Data for processing:
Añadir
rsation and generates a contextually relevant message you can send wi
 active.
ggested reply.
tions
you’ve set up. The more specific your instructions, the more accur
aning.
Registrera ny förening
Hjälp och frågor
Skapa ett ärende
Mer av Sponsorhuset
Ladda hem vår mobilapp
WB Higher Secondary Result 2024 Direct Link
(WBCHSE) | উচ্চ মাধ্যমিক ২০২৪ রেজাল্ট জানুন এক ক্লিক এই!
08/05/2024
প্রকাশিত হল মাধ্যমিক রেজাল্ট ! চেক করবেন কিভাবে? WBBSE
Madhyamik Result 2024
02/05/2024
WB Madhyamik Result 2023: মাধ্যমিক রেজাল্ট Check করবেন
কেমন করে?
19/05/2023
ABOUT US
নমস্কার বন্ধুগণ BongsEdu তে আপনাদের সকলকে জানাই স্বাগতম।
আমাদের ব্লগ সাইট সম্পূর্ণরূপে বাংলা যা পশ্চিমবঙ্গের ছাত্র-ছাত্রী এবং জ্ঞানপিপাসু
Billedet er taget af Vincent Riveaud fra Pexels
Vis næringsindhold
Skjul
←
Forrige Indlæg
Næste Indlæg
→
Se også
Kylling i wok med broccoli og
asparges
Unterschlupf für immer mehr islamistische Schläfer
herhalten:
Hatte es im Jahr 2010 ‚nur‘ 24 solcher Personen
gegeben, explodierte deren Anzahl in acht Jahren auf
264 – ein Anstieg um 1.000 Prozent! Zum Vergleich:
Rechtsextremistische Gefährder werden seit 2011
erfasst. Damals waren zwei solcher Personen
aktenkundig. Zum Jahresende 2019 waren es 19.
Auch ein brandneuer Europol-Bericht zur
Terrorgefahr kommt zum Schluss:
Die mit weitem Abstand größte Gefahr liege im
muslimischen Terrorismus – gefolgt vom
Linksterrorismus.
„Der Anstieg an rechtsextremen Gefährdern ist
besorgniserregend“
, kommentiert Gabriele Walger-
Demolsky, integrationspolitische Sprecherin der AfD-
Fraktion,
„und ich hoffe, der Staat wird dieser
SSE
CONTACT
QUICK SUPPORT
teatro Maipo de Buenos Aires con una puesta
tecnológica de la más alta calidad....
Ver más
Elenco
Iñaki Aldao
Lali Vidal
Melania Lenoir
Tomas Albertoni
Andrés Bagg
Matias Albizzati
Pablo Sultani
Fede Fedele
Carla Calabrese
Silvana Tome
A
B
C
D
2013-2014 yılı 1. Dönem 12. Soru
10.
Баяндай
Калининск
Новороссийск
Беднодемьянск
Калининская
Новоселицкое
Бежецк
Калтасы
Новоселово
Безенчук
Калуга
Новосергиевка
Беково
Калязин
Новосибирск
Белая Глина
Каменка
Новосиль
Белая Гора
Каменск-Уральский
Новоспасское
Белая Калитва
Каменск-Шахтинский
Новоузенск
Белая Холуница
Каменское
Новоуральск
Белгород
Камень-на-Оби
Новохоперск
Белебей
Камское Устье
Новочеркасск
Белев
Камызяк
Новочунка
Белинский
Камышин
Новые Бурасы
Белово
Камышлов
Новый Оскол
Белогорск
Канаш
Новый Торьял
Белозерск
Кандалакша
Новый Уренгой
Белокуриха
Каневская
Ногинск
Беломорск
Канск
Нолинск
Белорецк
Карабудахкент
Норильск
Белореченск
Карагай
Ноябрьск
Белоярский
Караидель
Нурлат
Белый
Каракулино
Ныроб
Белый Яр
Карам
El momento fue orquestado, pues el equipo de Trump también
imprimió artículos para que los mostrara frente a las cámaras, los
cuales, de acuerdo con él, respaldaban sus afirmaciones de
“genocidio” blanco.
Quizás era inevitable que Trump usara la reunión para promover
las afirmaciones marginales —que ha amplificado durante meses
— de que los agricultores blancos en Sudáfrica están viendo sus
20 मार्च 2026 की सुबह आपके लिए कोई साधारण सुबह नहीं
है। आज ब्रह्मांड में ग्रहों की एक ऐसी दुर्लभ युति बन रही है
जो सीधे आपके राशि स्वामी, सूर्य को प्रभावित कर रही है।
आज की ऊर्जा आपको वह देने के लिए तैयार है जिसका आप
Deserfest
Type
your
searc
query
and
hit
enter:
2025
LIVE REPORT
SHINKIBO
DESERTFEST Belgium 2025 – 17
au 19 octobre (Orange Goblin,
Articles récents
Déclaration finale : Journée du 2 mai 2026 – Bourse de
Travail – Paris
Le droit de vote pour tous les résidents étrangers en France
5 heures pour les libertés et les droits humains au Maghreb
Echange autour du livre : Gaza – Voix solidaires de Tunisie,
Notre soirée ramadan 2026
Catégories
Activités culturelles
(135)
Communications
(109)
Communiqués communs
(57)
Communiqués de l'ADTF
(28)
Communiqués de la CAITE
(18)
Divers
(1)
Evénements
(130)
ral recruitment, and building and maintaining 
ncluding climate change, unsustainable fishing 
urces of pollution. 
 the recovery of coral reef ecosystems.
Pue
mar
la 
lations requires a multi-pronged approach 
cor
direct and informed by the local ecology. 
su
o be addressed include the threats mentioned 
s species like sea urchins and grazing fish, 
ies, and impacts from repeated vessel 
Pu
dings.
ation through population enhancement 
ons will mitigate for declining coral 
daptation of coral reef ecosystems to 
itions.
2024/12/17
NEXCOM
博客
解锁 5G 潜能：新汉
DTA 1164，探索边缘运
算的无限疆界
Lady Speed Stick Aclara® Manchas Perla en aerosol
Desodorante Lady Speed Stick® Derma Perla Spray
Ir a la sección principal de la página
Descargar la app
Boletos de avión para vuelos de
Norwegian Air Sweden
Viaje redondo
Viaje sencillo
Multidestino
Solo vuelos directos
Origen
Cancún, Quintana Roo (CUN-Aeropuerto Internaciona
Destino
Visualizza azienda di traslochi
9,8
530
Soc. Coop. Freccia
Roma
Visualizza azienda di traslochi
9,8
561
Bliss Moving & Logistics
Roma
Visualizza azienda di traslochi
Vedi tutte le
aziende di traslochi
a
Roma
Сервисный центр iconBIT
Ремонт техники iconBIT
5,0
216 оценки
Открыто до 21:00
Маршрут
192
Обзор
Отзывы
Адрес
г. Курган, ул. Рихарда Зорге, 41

Exercise requirements: Put every line of the listing above into a numbered list, leaving out any blank lines.

Result:
1. Añadir
2. rsation and generates a contextually relevant message you can send wi
3.  active.
4. ggested reply.
5. tions
6. you’ve set up. The more specific your instructions, the more accur
7. aning.
8. Registrera ny förening
9. Hjälp och frågor
10. Skapa ett ärende
11. Mer av Sponsorhuset
12. Ladda hem vår mobilapp
13. WB Higher Secondary Result 2024 Direct Link
14. (WBCHSE) | উচ্চ মাধ্যমিক ২০২৪ রেজাল্ট জানুন এক ক্লিক এই!
15. 08/05/2024
16. প্রকাশিত হল মাধ্যমিক রেজাল্ট ! চেক করবেন কিভাবে? WBBSE
17. Madhyamik Result 2024
18. 02/05/2024
19. WB Madhyamik Result 2023: মাধ্যমিক রেজাল্ট Check করবেন
20. কেমন করে?
21. 19/05/2023
22. ABOUT US
23. নমস্কার বন্ধুগণ BongsEdu তে আপনাদের সকলকে জানাই স্বাগতম।
24. আমাদের ব্লগ সাইট সম্পূর্ণরূপে বাংলা যা পশ্চিমবঙ্গের ছাত্র-ছাত্রী এবং জ্ঞানপিপাসু
25. Billedet er taget af Vincent Riveaud fra Pexels
26. Vis næringsindhold
27. Skjul
28. ←
29. Forrige Indlæg
30. Næste Indlæg
31. →
32. Se også
33. Kylling i wok med broccoli og
34. asparges
35. Unterschlupf für immer mehr islamistische Schläfer
36. herhalten:
37. Hatte es im Jahr 2010 ‚nur‘ 24 solcher Personen
38. gegeben, explodierte deren Anzahl in acht Jahren auf
39. 264 – ein Anstieg um 1.000 Prozent! Zum Vergleich:
40. Rechtsextremistische Gefährder werden seit 2011
41. erfasst. Damals waren zwei solcher Personen
42. aktenkundig. Zum Jahresende 2019 waren es 19.
43. Auch ein brandneuer Europol-Bericht zur
44. Terrorgefahr kommt zum Schluss:
45. Die mit weitem Abstand größte Gefahr liege im
46. muslimischen Terrorismus – gefolgt vom
47. Linksterrorismus.
48. „Der Anstieg an rechtsextremen Gefährdern ist
49. besorgniserregend“
50. , kommentiert Gabriele Walger-
51. Demolsky, integrationspolitische Sprecherin der AfD-
52. Fraktion,
53. „und ich hoffe, der Staat wird dieser
54. SSE
55. CONTACT
56. QUICK SUPPORT
57. teatro Maipo de Buenos Aires con una puesta
58. tecnológica de la más alta calidad....
59. Ver más
60. Elenco
61. Iñaki Aldao
62. Lali Vidal
63. Melania Lenoir
64. Tomas Albertoni
65. Andrés Bagg
66. Matias Albizzati
67. Pablo Sultani
68. Fede Fedele
69. Carla Calabrese
70. Silvana Tome
71. A
72. B
73. C
74. D
75. 2013-2014 yılı 1. Dönem 12. Soru
76. 10.
77. Баяндай
78. Калининск
79. Новороссийск
80. Беднодемьянск
81. Калининская
82. Новоселицкое
83. Бежецк
84. Калтасы
85. Новоселово
86. Безенчук
87. Калуга
88. Новосергиевка
89. Беково
90. Калязин
91. Новосибирск
92. Белая Глина
93. Каменка
94. Новосиль
95. Белая Гора
96. Каменск-Уральский
97. Новоспасское
98. Белая Калитва
99. Каменск-Шахтинский
100. Новоузенск
101. Белая Холуница
102. Каменское
103. Новоуральск
104. Белгород
105. Камень-на-Оби
106. Новохоперск
107. Белебей
108. Камское Устье
109. Новочеркасск
110. Белев
111. Камызяк
112. Новочунка
113. Белинский
114. Камышин
115. Новые Бурасы
116. Белово
117. Камышлов
118. Новый Оскол
119. Белогорск
120. Канаш
121. Новый Торьял
122. Белозерск
123. Кандалакша
124. Новый Уренгой
125. Белокуриха
126. Каневская
127. Ногинск
128. Беломорск
129. Канск
130. Нолинск
131. Белорецк
132. Карабудахкент
133. Норильск
134. Белореченск
135. Карагай
136. Ноябрьск
137. Белоярский
138. Караидель
139. Нурлат
140. Белый
141. Каракулино
142. Ныроб
143. Белый Яр
144. Карам
145. El momento fue orquestado, pues el equipo de Trump también
146. imprimió artículos para que los mostrara frente a las cámaras, los
147. cuales, de acuerdo con él, respaldaban sus afirmaciones de
148. “genocidio” blanco.
149. Quizás era inevitable que Trump usara la reunión para promover
150. las afirmaciones marginales —que ha amplificado durante meses
151. — de que los agricultores blancos en Sudáfrica están viendo sus
152. 20 मार्च 2026 की सुबह आपके लिए कोई साधारण सुबह नहीं
153. है। आज ब्रह्मांड में ग्रहों की एक ऐसी दुर्लभ युति बन रही है
154. जो सीधे आपके राशि स्वामी, सूर्य को प्रभावित कर रही है।
155. आज की ऊर्जा आपको वह देने के लिए तैयार है जिसका आप
156. Deserfest
157. Type
158. your
159. searc
160. query
161. and
162. hit
163. enter:
164. 2025
165. LIVE REPORT
166. SHINKIBO
167. DESERTFEST Belgium 2025 – 17
168. au 19 octobre (Orange Goblin,
169. Articles récents
170. Déclaration finale : Journée du 2 mai 2026 – Bourse de
171. Travail – Paris
172. Le droit de vote pour tous les résidents étrangers en France
173. 5 heures pour les libertés et les droits humains au Maghreb
174. Echange autour du livre : Gaza – Voix solidaires de Tunisie,
175. Notre soirée ramadan 2026
176. Catégories
177. Activités culturelles
178. (135)
179. Communications
180. (109)
181. Communiqués communs
182. (57)
183. Communiqués de l'ADTF
184. (28)
185. Communiqués de la CAITE
186. (18)
187. Divers
188. (1)
189. Evénements
190. (130)
191. ral recruitment, and building and maintaining 
192. ncluding climate change, unsustainable fishing 
193. urces of pollution. 
194.  the recovery of coral reef ecosystems.
195. Pue
196. mar
197. la 
198. lations requires a multi-pronged approach 
199. cor
200. direct and informed by the local ecology. 
201. su
202. o be addressed include the threats mentioned 
203. s species like sea urchins and grazing fish, 
204. ies, and impacts from repeated vessel 
205. Pu
206. dings.
207. ation through population enhancement 
208. ons will mitigate for declining coral 
209. daptation of coral reef ecosystems to 
210. itions.
211. 2024/12/17
212. NEXCOM
213. 博客
214. 解锁 5G 潜能：新汉
215. DTA 1164，探索边缘运
216. 算的无限疆界
217. Lady Speed Stick Aclara® Manchas Perla en aerosol
218. Desodorante Lady Speed Stick® Derma Perla Spray
219. Ir a la sección principal de la página
220. Descargar la app
221. Boletos de avión para vuelos de
222. Norwegian Air Sweden
223. Viaje redondo
224. Viaje sencillo
225. Multidestino
226. Solo vuelos directos
227. Origen
228. Cancún, Quintana Roo (CUN-Aeropuerto Internaciona
229. Destino
230. Visualizza azienda di traslochi
231. 9,8
232. 530
233. Soc. Coop. Freccia
234. Roma
235. Visualizza azienda di traslochi
236. 9,8
237. 561
238. Bliss Moving & Logistics
239. Roma
240. Visualizza azienda di traslochi
241. Vedi tutte le
242. aziende di traslochi
243. a
244. Roma
245. Сервисный центр iconBIT
246. Ремонт техники iconBIT
247. 5,0
248. 216 оценки
249. Открыто до 21:00
250. Маршрут
251. 192
252. Обзор
253. Отзывы
254. Адрес
255. г. Курган, ул. Рихарда Зорге, 41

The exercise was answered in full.